Collected data:
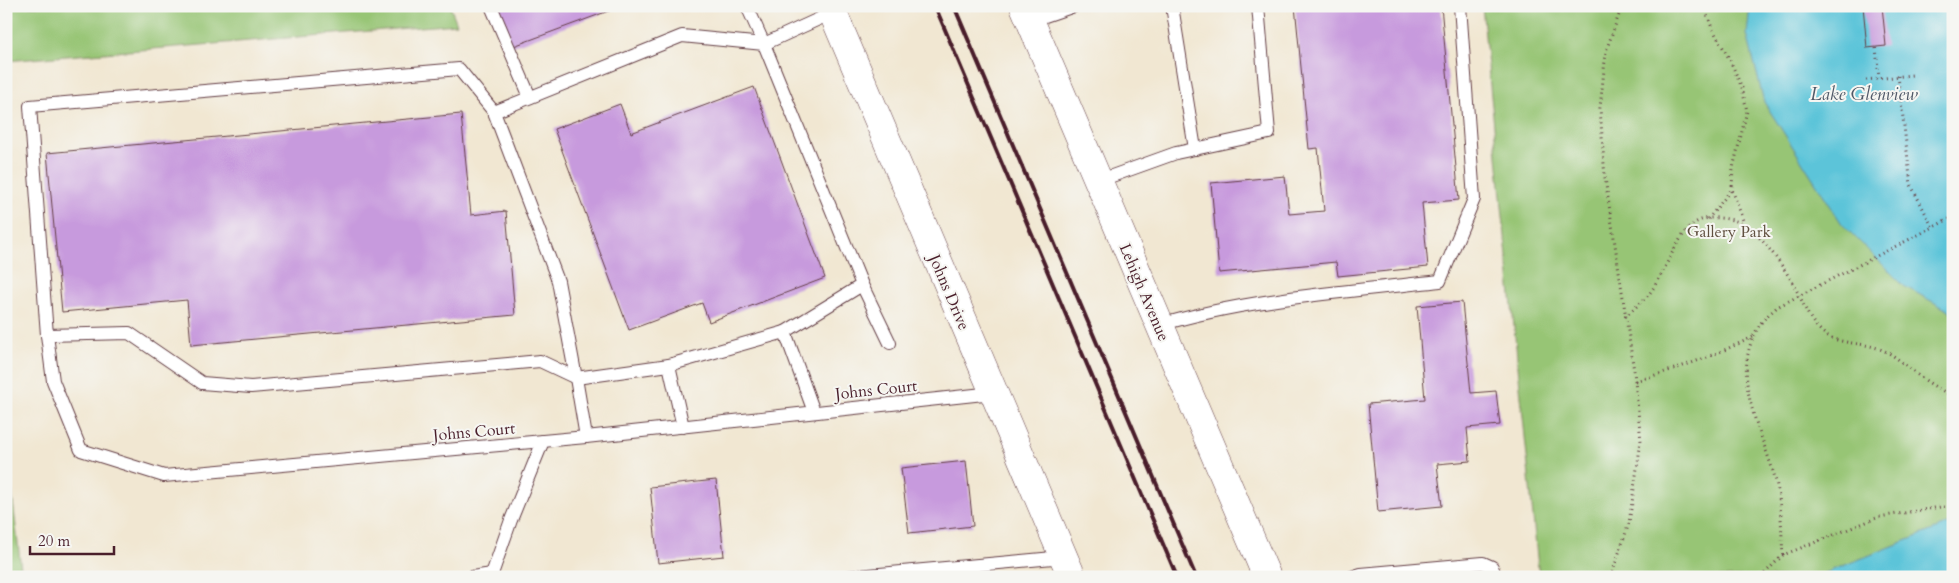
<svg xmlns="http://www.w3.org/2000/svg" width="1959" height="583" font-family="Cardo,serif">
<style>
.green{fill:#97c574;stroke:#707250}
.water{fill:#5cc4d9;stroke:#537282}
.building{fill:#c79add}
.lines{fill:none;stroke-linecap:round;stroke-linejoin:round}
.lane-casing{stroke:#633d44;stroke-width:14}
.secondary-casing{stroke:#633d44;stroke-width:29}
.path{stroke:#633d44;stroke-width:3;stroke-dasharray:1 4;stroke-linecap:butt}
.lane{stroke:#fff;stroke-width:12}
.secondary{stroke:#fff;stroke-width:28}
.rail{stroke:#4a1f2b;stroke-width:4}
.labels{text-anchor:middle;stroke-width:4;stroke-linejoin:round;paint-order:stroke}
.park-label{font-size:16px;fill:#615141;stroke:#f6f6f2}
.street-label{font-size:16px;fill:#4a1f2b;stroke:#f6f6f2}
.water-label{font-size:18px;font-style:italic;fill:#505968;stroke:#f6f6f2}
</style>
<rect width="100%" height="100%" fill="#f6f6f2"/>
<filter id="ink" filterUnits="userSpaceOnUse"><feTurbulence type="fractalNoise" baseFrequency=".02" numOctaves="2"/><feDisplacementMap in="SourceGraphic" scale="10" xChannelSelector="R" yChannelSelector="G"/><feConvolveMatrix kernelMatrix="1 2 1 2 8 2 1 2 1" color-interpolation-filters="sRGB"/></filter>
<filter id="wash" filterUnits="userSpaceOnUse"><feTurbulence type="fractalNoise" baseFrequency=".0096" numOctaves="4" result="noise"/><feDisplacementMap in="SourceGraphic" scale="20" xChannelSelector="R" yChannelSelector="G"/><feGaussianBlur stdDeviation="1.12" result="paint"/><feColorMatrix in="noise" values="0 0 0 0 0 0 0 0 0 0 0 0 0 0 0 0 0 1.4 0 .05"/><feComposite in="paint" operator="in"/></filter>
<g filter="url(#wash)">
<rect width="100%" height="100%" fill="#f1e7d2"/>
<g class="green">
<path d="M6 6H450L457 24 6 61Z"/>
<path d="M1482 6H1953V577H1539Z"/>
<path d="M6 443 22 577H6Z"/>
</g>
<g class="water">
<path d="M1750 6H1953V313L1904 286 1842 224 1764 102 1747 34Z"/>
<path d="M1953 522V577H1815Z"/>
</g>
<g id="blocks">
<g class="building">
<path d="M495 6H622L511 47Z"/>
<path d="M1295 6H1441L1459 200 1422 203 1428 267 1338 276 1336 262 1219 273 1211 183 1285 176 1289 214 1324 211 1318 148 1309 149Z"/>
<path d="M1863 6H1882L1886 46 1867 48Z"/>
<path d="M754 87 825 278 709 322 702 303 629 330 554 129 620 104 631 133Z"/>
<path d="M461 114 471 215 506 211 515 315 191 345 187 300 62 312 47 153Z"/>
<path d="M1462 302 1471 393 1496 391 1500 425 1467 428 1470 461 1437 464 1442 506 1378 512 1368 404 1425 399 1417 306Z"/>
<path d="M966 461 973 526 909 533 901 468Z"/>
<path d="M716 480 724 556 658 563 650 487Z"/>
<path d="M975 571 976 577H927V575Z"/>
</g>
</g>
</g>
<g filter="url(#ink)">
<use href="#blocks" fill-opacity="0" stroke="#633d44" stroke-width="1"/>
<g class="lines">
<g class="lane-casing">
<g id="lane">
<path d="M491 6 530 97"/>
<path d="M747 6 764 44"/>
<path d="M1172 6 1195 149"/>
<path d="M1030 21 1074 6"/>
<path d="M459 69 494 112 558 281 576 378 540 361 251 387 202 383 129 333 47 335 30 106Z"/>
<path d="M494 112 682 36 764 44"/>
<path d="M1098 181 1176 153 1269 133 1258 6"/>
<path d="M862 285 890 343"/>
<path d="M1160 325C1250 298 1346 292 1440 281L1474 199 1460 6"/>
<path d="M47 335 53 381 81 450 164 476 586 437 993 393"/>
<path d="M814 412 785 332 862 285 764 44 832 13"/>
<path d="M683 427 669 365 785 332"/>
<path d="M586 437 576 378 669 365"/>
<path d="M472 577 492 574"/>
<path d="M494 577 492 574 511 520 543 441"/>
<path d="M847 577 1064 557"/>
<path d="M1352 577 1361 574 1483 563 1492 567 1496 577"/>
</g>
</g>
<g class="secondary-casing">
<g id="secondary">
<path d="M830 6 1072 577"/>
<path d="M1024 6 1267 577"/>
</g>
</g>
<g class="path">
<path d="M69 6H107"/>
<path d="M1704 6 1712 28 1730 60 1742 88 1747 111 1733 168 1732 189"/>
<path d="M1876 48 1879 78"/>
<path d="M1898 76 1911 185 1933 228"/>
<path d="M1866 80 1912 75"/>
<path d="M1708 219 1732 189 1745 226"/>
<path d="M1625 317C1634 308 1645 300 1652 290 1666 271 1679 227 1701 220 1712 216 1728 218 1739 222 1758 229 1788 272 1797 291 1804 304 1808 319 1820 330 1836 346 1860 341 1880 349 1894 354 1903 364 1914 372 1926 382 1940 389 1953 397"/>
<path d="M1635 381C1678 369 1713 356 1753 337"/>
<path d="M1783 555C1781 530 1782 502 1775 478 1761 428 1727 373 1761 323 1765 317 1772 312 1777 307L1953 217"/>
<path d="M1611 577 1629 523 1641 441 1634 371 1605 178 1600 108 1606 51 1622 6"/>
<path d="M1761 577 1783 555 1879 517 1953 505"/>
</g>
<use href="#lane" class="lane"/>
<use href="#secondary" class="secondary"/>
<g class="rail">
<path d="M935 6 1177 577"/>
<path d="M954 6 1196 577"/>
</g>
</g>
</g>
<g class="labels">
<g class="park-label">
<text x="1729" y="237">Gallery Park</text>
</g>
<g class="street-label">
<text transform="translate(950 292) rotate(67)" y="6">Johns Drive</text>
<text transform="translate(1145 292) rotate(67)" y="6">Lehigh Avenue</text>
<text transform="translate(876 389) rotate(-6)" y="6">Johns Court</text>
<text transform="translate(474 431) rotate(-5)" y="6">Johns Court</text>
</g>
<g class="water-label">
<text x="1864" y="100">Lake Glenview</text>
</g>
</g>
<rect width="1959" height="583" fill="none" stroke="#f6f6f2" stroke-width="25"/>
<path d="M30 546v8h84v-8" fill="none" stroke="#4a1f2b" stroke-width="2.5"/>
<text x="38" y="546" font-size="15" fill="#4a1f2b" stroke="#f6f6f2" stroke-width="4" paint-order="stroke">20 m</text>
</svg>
...
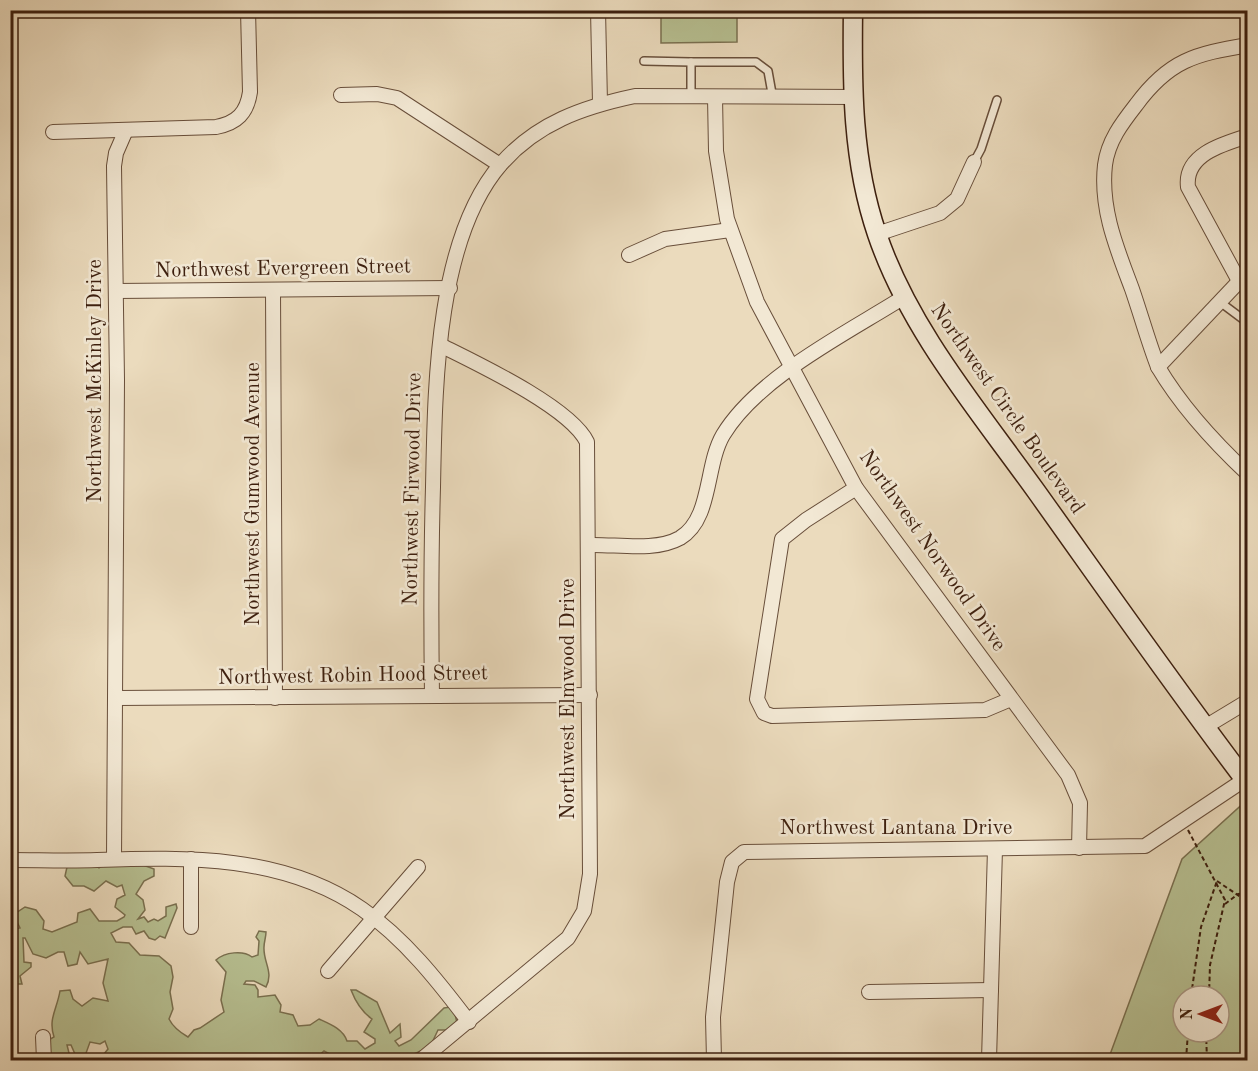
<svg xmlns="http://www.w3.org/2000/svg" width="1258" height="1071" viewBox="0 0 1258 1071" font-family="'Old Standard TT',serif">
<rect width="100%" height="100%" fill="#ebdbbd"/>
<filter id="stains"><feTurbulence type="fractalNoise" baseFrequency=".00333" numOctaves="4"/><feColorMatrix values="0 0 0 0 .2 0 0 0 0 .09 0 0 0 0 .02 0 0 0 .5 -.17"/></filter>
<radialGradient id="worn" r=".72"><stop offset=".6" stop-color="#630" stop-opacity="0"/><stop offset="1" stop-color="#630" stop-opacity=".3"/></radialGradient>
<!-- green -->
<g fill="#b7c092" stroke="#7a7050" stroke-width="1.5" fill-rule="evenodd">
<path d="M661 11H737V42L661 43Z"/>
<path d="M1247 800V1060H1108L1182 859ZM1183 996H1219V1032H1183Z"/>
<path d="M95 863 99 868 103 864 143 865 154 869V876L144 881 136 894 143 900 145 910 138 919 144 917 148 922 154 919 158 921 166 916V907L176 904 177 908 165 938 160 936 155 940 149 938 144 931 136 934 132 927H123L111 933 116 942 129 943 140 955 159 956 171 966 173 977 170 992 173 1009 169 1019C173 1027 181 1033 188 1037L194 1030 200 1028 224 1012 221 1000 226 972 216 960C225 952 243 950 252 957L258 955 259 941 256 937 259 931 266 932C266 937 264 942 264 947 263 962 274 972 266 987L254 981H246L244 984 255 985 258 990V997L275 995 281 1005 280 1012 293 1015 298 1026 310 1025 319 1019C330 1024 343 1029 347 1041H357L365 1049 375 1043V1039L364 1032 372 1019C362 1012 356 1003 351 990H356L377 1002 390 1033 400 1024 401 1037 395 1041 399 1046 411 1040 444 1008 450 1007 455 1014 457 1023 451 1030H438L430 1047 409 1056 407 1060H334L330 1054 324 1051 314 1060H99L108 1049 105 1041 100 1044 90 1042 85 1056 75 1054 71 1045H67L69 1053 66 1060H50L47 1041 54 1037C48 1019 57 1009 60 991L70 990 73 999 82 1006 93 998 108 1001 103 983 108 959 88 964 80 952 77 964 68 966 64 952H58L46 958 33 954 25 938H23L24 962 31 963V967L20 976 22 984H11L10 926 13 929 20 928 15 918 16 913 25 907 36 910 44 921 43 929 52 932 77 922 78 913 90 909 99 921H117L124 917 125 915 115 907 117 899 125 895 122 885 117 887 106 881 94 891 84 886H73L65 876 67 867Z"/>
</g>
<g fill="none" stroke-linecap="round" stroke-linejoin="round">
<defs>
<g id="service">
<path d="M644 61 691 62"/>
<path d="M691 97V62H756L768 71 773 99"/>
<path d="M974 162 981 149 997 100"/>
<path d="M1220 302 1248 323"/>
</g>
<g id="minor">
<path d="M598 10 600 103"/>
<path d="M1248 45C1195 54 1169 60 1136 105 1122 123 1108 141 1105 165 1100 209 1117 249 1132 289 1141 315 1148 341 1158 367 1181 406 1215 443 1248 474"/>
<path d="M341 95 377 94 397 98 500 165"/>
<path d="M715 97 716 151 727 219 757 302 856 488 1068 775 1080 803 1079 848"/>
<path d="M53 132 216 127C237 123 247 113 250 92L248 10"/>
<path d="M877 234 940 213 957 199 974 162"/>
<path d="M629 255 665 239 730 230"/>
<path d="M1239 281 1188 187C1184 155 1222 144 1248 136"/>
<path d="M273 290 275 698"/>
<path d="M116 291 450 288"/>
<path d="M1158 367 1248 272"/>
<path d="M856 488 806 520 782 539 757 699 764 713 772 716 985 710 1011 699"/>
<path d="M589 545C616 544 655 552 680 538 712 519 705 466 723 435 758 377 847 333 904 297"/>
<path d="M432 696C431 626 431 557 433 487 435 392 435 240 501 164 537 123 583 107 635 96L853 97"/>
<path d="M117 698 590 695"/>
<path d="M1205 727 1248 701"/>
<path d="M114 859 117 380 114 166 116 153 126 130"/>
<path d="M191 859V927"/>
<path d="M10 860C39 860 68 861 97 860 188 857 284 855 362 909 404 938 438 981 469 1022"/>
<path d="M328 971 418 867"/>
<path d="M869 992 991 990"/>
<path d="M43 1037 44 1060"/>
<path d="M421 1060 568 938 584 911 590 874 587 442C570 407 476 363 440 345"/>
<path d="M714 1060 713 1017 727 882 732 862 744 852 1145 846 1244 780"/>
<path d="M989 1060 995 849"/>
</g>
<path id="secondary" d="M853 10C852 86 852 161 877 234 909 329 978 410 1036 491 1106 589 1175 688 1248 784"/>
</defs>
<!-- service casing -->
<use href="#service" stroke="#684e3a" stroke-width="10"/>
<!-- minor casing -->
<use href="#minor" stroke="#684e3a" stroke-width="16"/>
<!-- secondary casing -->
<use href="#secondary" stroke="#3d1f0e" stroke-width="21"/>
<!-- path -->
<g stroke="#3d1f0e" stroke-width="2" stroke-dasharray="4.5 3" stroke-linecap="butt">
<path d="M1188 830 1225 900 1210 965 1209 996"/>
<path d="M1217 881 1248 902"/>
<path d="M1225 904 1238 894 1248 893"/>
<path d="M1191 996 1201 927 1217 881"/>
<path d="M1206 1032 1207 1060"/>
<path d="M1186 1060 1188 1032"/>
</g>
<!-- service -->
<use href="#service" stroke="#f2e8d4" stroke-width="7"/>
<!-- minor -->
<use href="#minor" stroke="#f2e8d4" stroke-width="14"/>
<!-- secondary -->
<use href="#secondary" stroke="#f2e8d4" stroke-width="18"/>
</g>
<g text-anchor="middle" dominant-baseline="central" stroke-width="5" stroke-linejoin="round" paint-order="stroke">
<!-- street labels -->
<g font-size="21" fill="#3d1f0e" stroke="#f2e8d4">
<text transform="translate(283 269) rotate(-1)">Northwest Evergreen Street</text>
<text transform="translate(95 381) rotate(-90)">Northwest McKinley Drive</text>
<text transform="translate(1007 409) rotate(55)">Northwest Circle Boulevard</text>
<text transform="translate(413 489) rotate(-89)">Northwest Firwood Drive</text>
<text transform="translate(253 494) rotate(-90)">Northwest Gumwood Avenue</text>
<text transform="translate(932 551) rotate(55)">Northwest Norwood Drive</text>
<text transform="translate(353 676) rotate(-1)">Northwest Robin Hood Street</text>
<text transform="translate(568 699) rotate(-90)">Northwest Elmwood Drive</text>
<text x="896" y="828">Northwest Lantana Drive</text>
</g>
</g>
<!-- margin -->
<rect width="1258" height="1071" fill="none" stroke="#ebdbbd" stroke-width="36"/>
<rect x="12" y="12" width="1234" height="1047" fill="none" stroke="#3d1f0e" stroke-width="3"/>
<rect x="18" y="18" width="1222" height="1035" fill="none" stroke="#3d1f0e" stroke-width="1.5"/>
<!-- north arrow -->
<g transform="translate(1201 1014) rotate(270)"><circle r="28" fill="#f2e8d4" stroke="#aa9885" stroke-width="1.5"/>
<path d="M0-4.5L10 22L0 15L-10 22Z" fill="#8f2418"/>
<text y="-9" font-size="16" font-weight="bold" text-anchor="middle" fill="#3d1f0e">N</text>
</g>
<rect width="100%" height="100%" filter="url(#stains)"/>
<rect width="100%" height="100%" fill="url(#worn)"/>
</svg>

**What to work on**.
Match on "opacity": copy every line in the records that has it.

**Solution**.
<use href="#blocks" fill-opacity="0" stroke="#633d44" stroke-width="1"/>
<radialGradient id="worn" r=".72"><stop offset=".6" stop-color="#630" stop-opacity="0"/><stop offset="1" stop-color="#630" stop-opacity=".3"/></radialGradient>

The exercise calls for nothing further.